Task to carry out:
Can you reproduce every one of the rows below word for word, leaving the pictures out of your answer?
══════════════════════════════
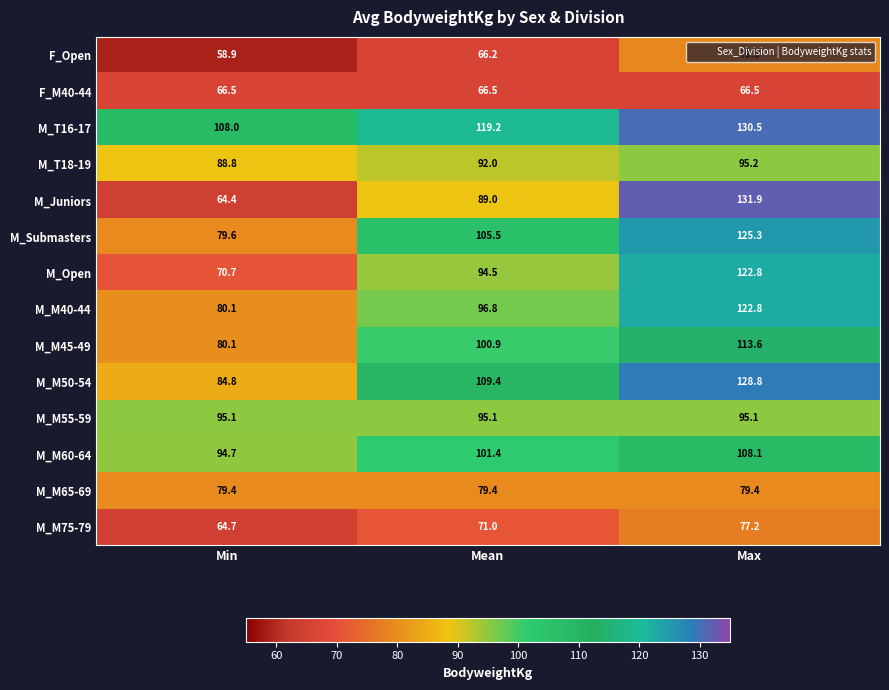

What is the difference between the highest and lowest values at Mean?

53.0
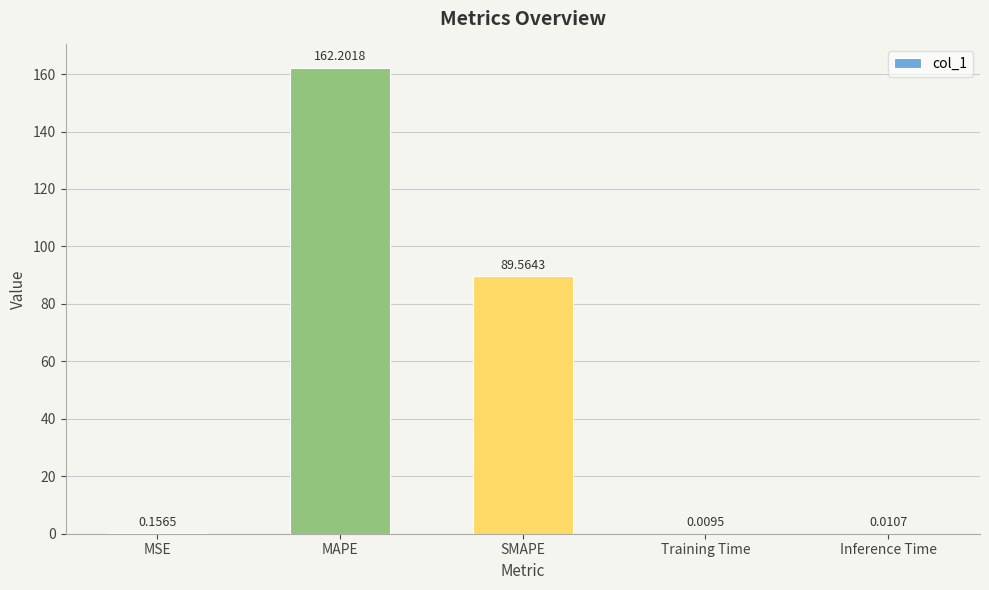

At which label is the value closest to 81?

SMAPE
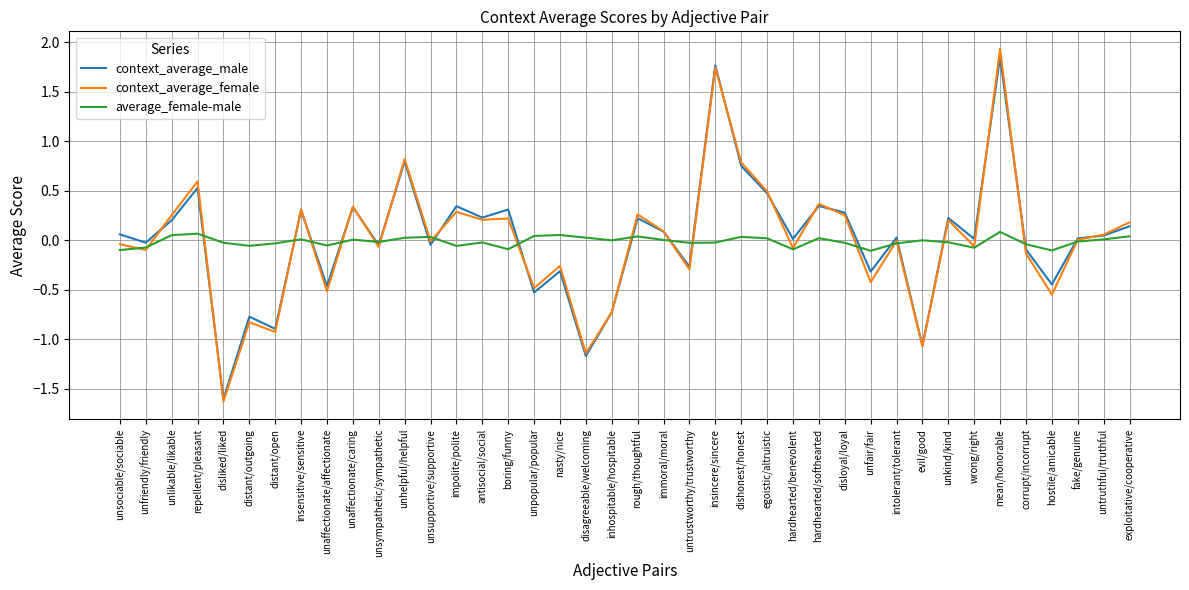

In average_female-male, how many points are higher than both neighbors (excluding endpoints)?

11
══════════════════════════════
Completed exercise:
What is the difference between the highest and lowest values at Mean?

53.0

At which label is the value closest to 81?

SMAPE

In average_female-male, how many points are higher than both neighbors (excluding endpoints)?

11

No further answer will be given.